Running out of Vets?

running out of vets

Rare’s the keeper of livestock who doesn’t sleep easier at night knowing that the local vet is just a phone call away should any animal health emergencies arise. But according to a new report, that veterinary safety net is rapidly disappearing from large swaths of the U.S. countryside. Is farm country running out of vets?

Published by the Farm Journal Foundation, the report argues that, with the costs of vet school rising, more and more newly minted veterinarians are setting up shop in cities and suburbs, where incomes are higher than in traditional food-animal practices.

The numbers back up that claim. Four decades ago, 40% of newly graduated veterinarians started practices focusing on food animals. Nowadays, that figure is ten times lower. That leaves 500 counties in the U.S. without adequate access to food animal veterinarians.

The problem runs even deeper. In addition to creating shortages of the private practitioners that ranchers rely on, it’s also hollowing out the ranks of veterinary public health providers.
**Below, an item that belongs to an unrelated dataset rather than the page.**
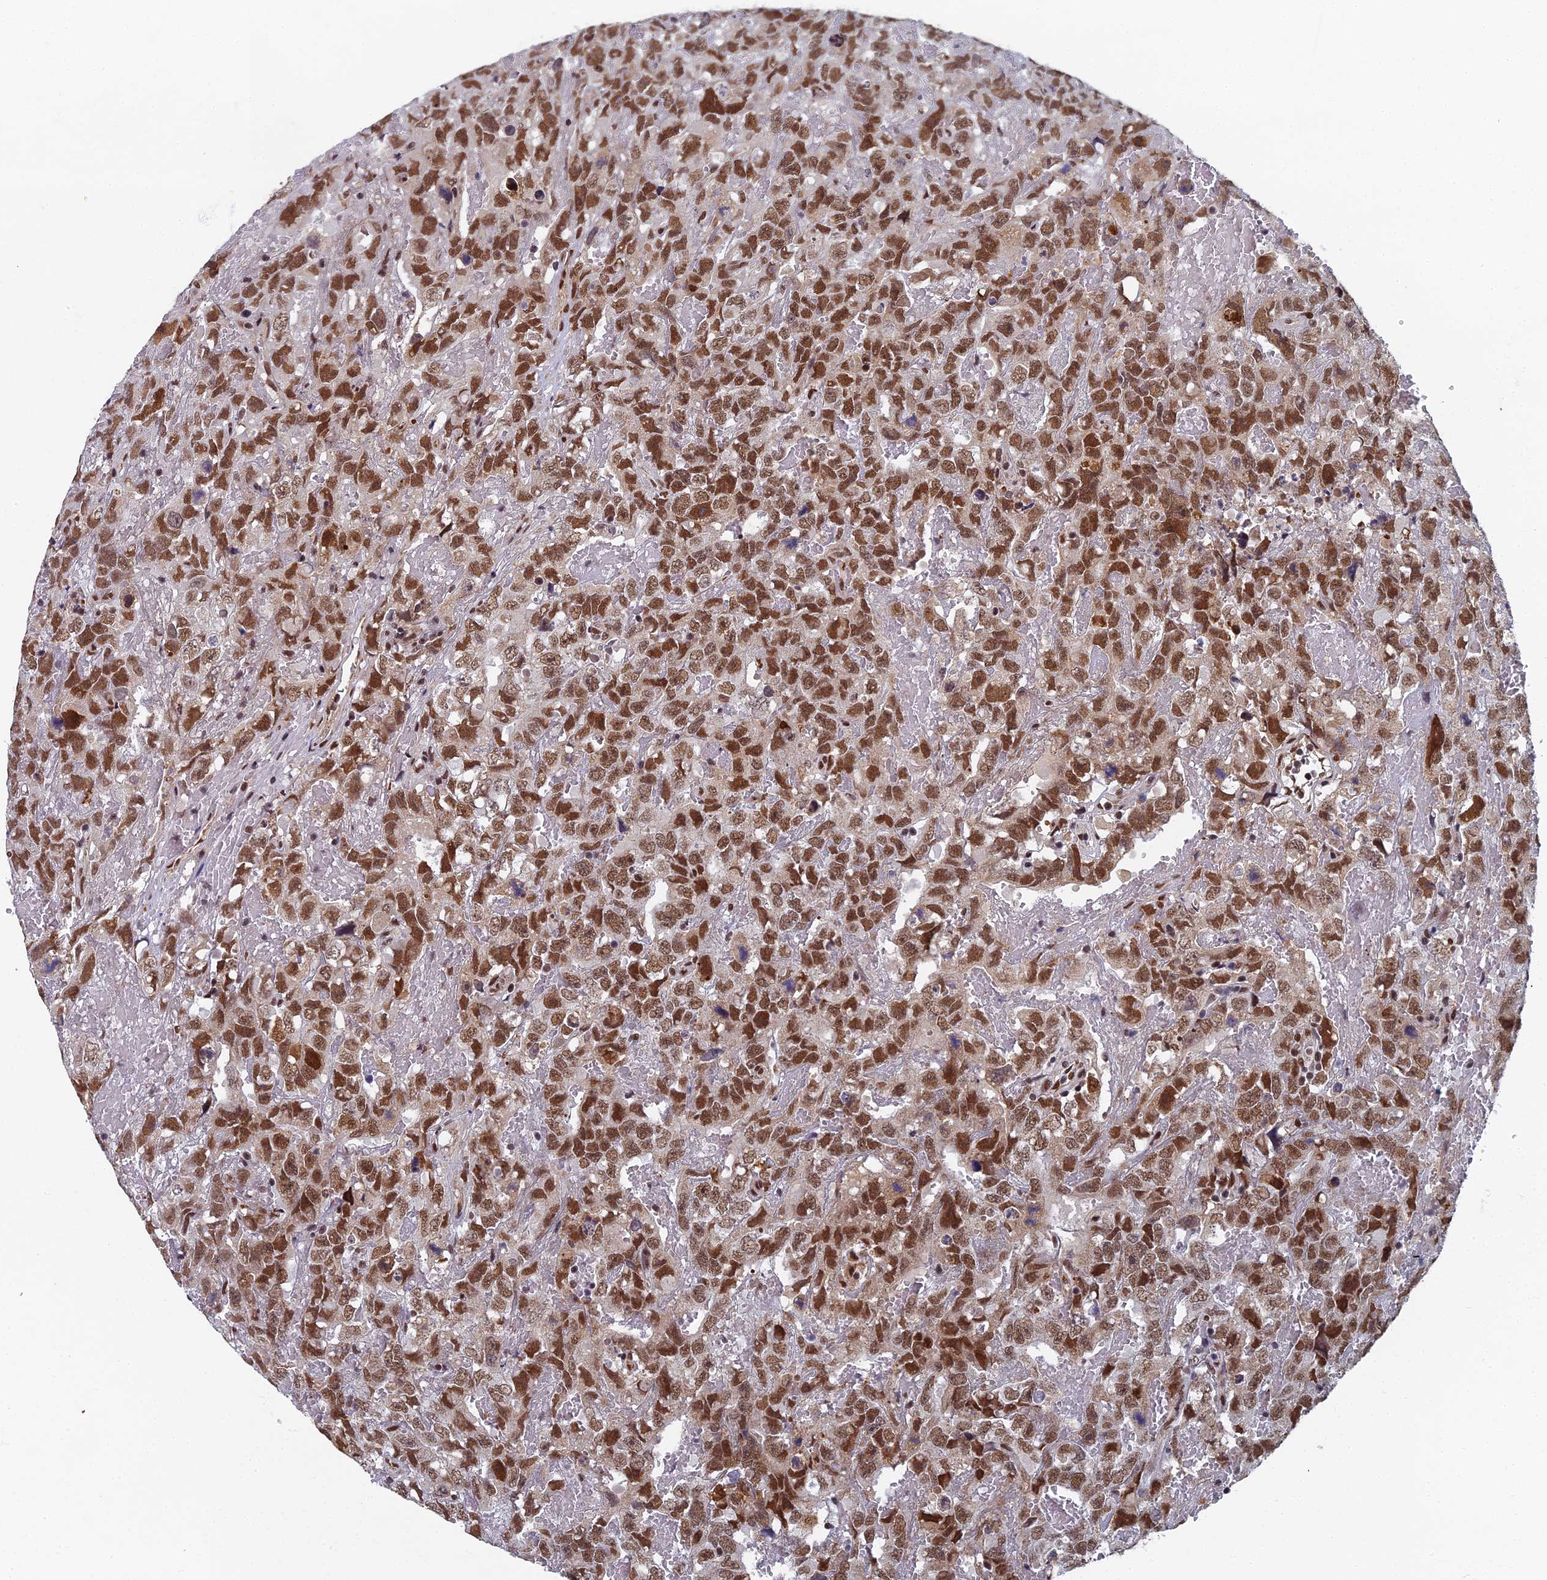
{"staining": {"intensity": "moderate", "quantity": ">75%", "location": "nuclear"}, "tissue": "testis cancer", "cell_type": "Tumor cells", "image_type": "cancer", "snomed": [{"axis": "morphology", "description": "Carcinoma, Embryonal, NOS"}, {"axis": "topography", "description": "Testis"}], "caption": "An image showing moderate nuclear expression in approximately >75% of tumor cells in testis embryonal carcinoma, as visualized by brown immunohistochemical staining.", "gene": "TAF13", "patient": {"sex": "male", "age": 45}}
Though less well known, these individuals are critical for maintaining food safety and preventing and mitigating animal disease epidemics – like the avian flu that has sent egg prices soaring over the last several months.

The report offers several policy suggestions to help reverse the tide of food animal veterinarians out of farm country. One of these would be to overhaul existing programs that help veterinarians repay their vet-school debt, by expanding funding and changing application criteria to make more vets eligible.

Other policies include offering more business support, such as increasing the funding for current grant programs, and establishing new, low-interest business loan programs for new food-animal practices. Additionally, the authors suggest, setting up programs to recruit more vet school students from rural backgrounds might help to stem the losses.

The report, titled Addressing the Persistent Shortage of Food Animal Veterinarians and Its Impact on Rural Communities, is available free in electronic format from the Farm Journal Foundation website.